During summer 2024, I had the privilege of working with two St. Olaf undergraduate students on a Collaborative Undergraduate Research and Inquiry (CURI) project focused on the Sámi-led protests against the Alta-Kautokeino dam.

After gaining a solid understanding of the major actors and events of the protests, we examined poems and songs from the archive of the People’s Campaign against the development of the Alta/Kautokeino-watershed (Folkeasksjonen mot utbygging av Alta/Kautokeino-vassdraget), housed at the Alta museum. (Staff at the museum graciously provided us with digital access to scanned versions of relevant materials.) We examined these poems and songs to try to understand what understandings of and beliefs about the river they conveyed.
Parker has an exceptional talent for languages and their language skills proved invaluable for studying texts from the People’s Campaign archive. We also used the newspaper archives of the National Library of Norway–Parker was great at identifying search terms and methods to find what we were looking for in this impressively comprehensive archive. Katie is an Environmental Studies major, so her background in environmental science was extremely helpful for gaining an understanding of the impacts protesters believed the dam would have on the river and surrounding land, as well as the impacts that have actually materialized.

These texts we analyzed are almost exclusively in Norwegian, and they are meant for a broad audience that certainly included members of the indigenous Sámi community, but also community members with varied opinions and identities.
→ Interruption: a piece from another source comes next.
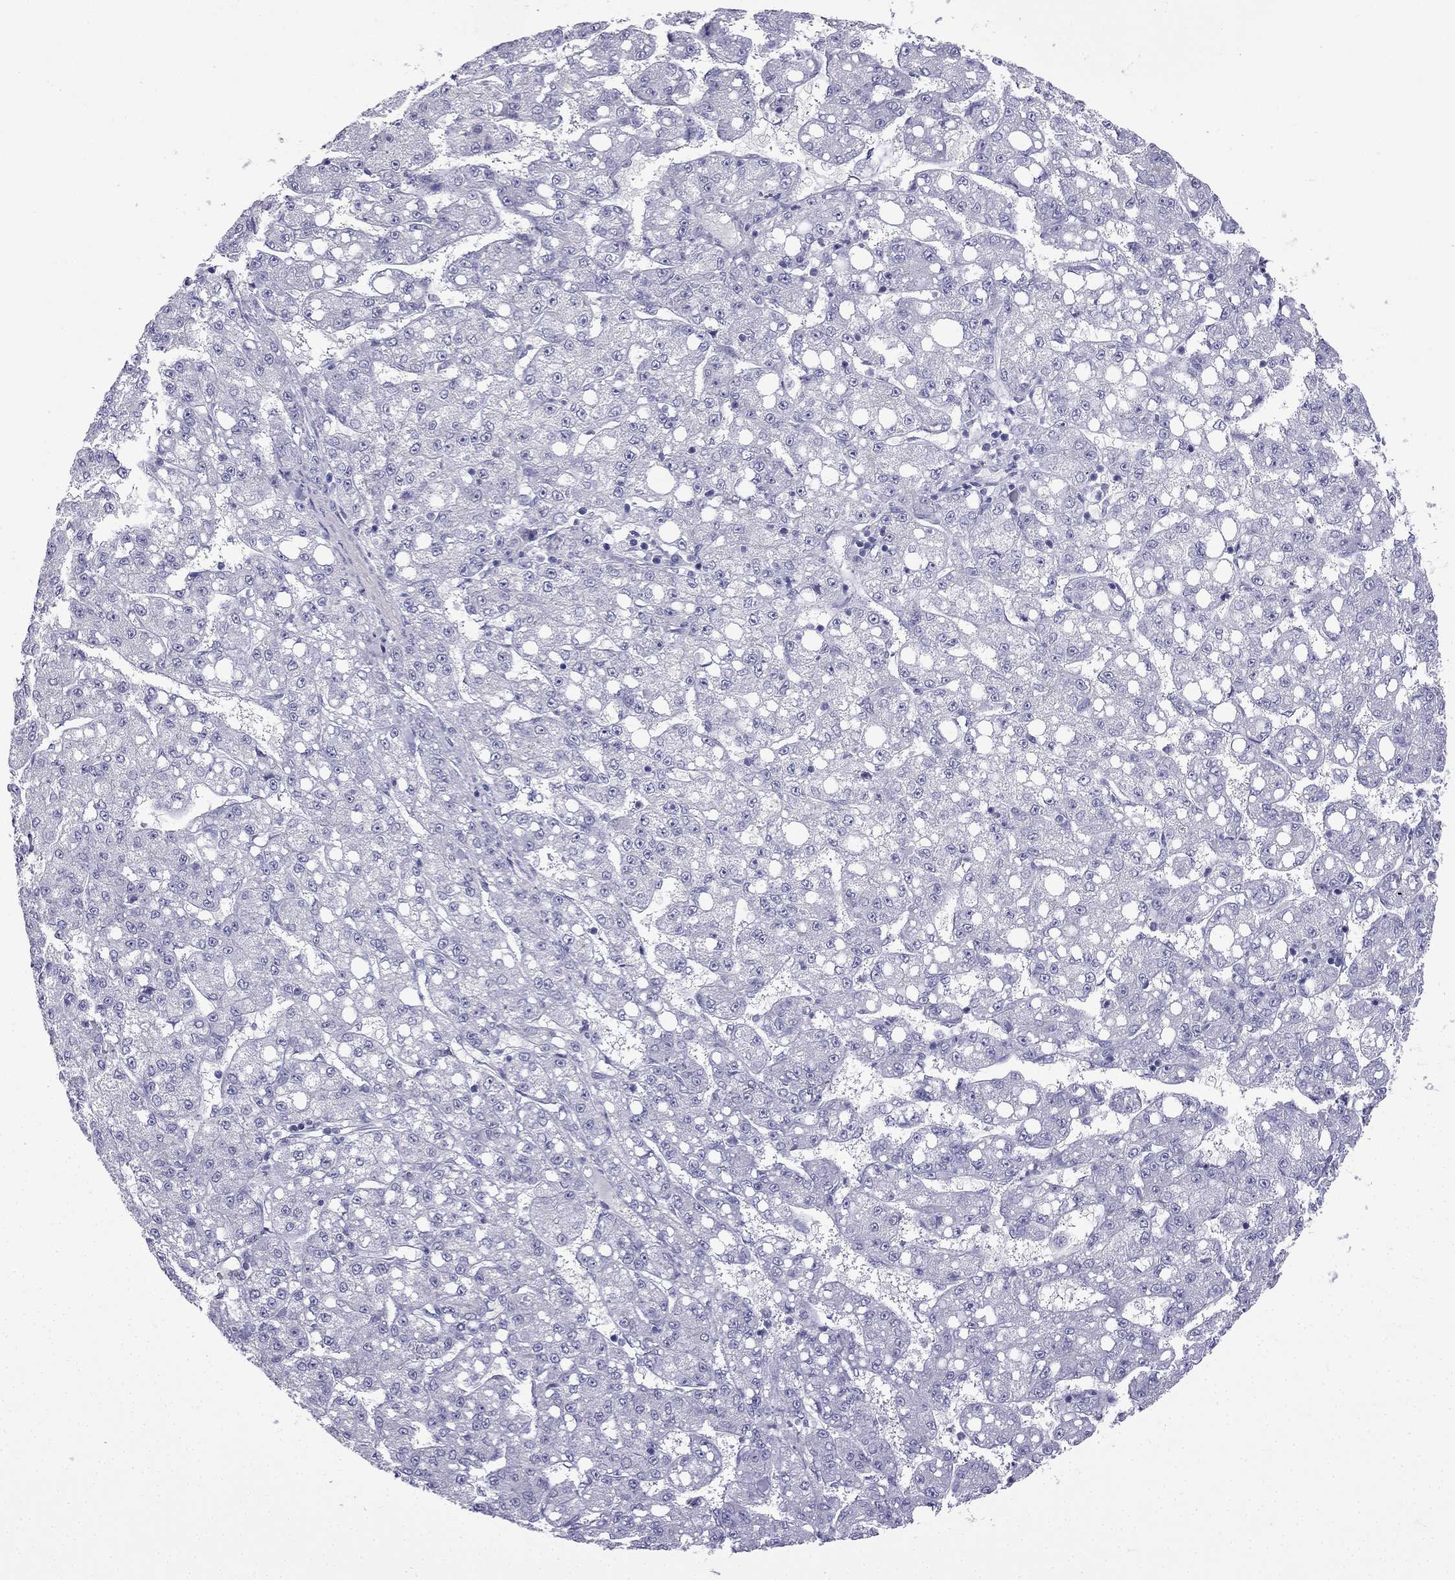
{"staining": {"intensity": "negative", "quantity": "none", "location": "none"}, "tissue": "liver cancer", "cell_type": "Tumor cells", "image_type": "cancer", "snomed": [{"axis": "morphology", "description": "Carcinoma, Hepatocellular, NOS"}, {"axis": "topography", "description": "Liver"}], "caption": "This is an immunohistochemistry (IHC) photomicrograph of human liver hepatocellular carcinoma. There is no staining in tumor cells.", "gene": "GJA8", "patient": {"sex": "female", "age": 65}}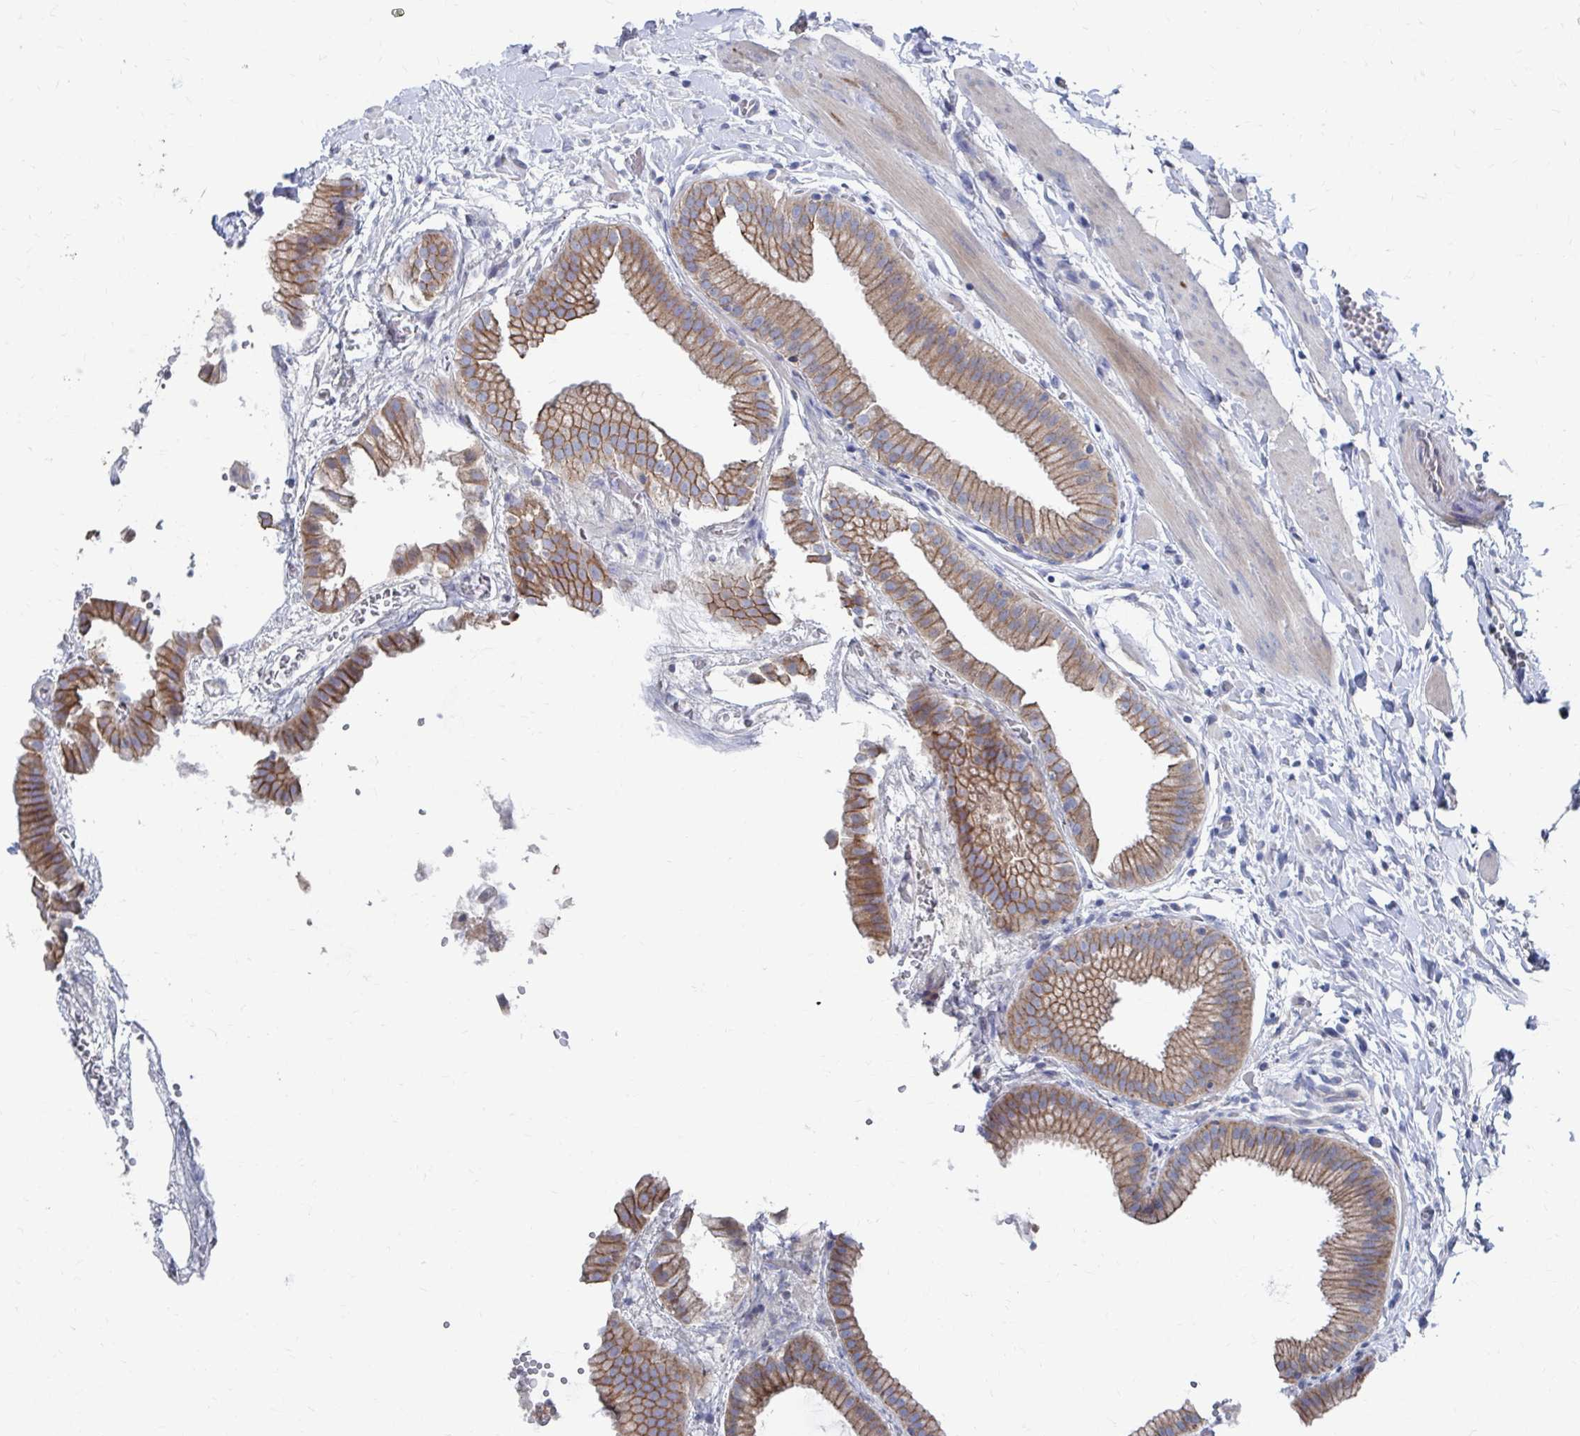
{"staining": {"intensity": "moderate", "quantity": ">75%", "location": "cytoplasmic/membranous"}, "tissue": "gallbladder", "cell_type": "Glandular cells", "image_type": "normal", "snomed": [{"axis": "morphology", "description": "Normal tissue, NOS"}, {"axis": "topography", "description": "Gallbladder"}], "caption": "A histopathology image showing moderate cytoplasmic/membranous positivity in approximately >75% of glandular cells in normal gallbladder, as visualized by brown immunohistochemical staining.", "gene": "PLEKHG7", "patient": {"sex": "female", "age": 63}}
Since the Alta protests are often credited with creating the political momentum necessary for the clarification and expansion of Sámi rights, we wanted to observe the extent to which Sámi issues and perspectives were emphasized in these poems and songs. Our research findings will hopefully be published soon, in a scholarly anthology focused on Indigenous environmental justice.

One of Katie’s friends got a photo of us in action at SASS
We presented at two different conferences in spring 2025–the first was an online workshop convened in association with the Ecocritical Network of Scandinavia, the second was the annual meeting of the Society for the Advancement of Scandinavian Study, which conveniently met in Minneapolis this year.